How to convert html `abbr` tag text to a text in parentheses in Python?


I need to convert hundreds of html sentences generated by an outside source to readable text, and I have a question about conversion of abbr tag. Below is an example:

from bs4 import BeautifulSoup
text = "<abbr title=\"World Health Organization\" style=\"color:blue\">WHO</abbr> is a specialized agency of the <abbr title=\"United Nations\" style=\"color:#CCCC00\">UN</abbr>."
print (BeautifulSoup(text).get_text())

This code returns "WHO is a specialized agency of the UN.". However, what I want is "WHO (World Health Organization) is a specialized agency of the UN (United Nations)." Is there a way to do this?
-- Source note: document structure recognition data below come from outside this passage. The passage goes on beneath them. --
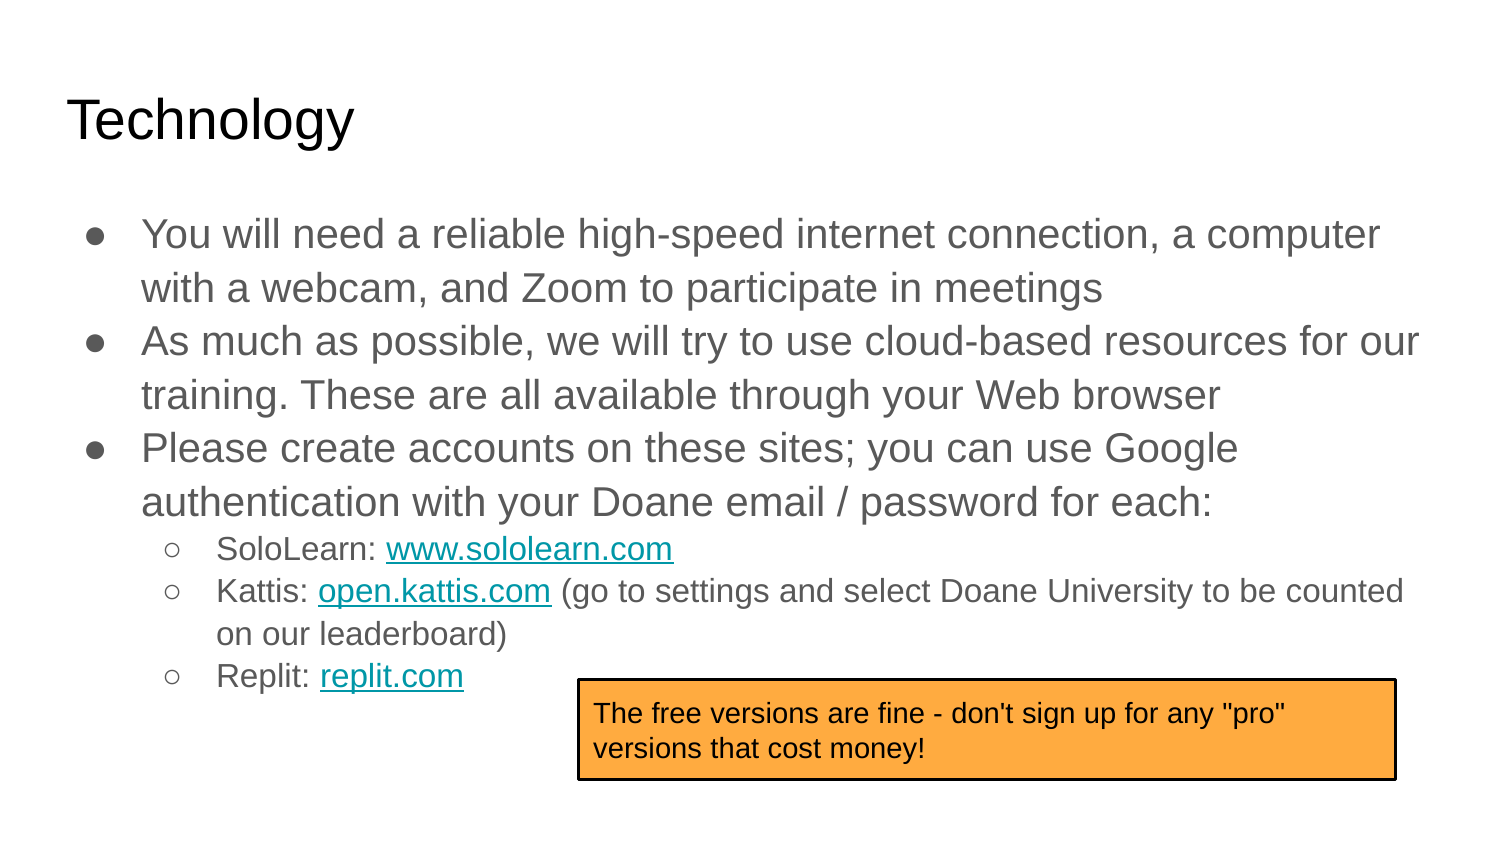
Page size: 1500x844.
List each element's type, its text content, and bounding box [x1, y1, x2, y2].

title Technology [51, 72, 1449, 167]
text_box The free versions are fine - don't sign up for any "pro" versions that cost money! [578, 679, 1396, 780]
list You will need a reliable high-speed internet connection, a computer with a webcam, and Zoom to participate in meetings As much as possible, we will try to use cloud-based resources for our training. These are all available through your Web browser Please create accounts on these sites; you can use Google authentication with your Doane email / password for each: SoloLearn: www.sololearn.com Kattis: open.kattis.com (go to settings and select Doane University to be counted on our leaderboard) Replit: replit.com [51, 189, 1449, 750]
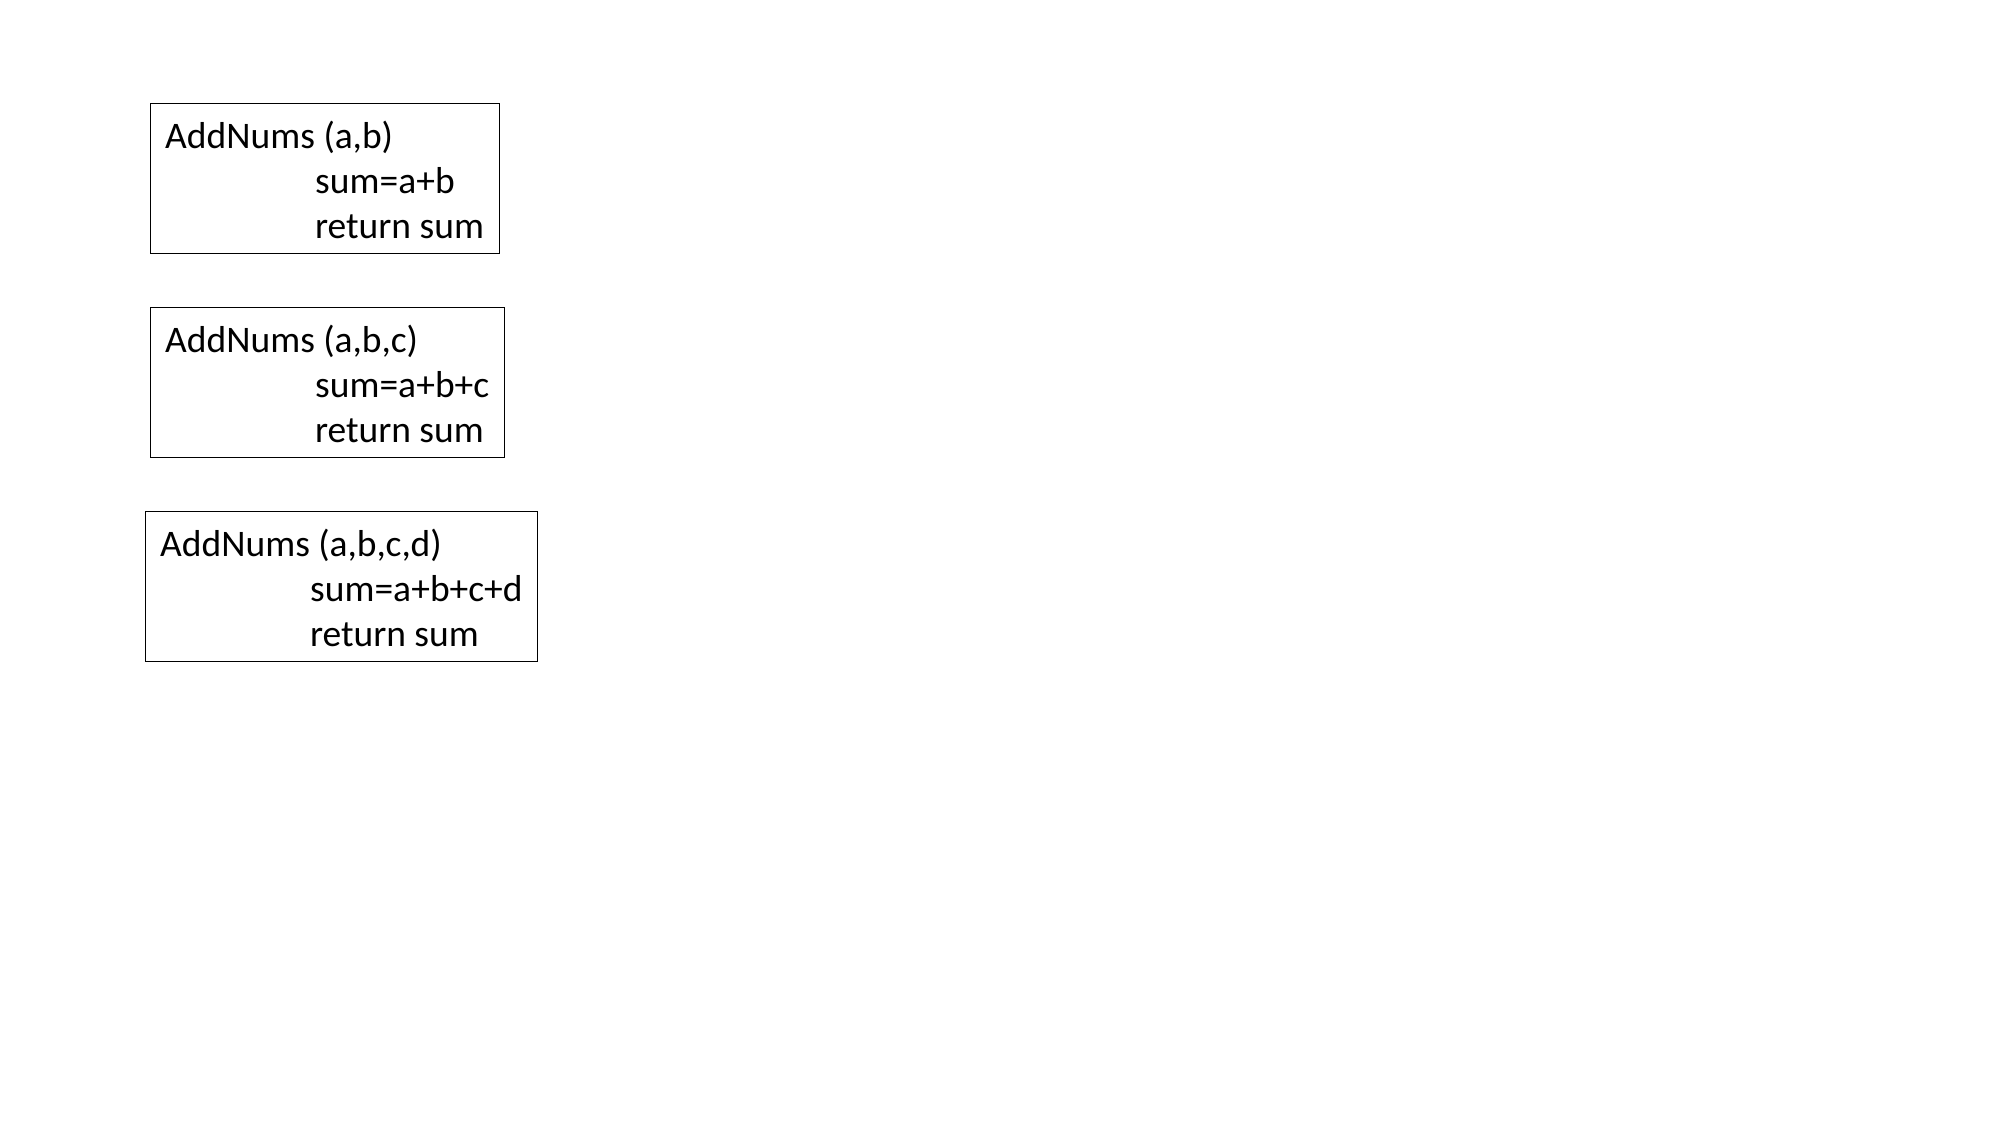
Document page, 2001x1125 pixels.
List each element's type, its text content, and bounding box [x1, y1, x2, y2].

text_box AddNums (a,b,c) sum=a+b+c return sum [150, 307, 505, 458]
text_box AddNums (a,b,c,d) sum=a+b+c+d return sum [145, 511, 538, 662]
text_box AddNums (a,b) sum=a+b return sum [150, 103, 500, 254]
Maybe another module rather than BeautifulSoup?


Solution

  • You can iterate over the elements in soup.contents:

    from bs4 import BeautifulSoup as soup
    text = "<abbr title=\"World Health Organization\" style=\"color:blue\">WHO</abbr> is a specialized agency of the <abbr title=\"United Nations\" style=\"color:#CCCC00\">UN</abbr>."
    d = ''.join(str(i) if i.name is None else f'{i.text} ({i["title"]})' for i in soup(text, 'html.parser').contents)
    

    Output:

    'WHO (World Health Organization) is a specialized agency of the UN (United Nations).'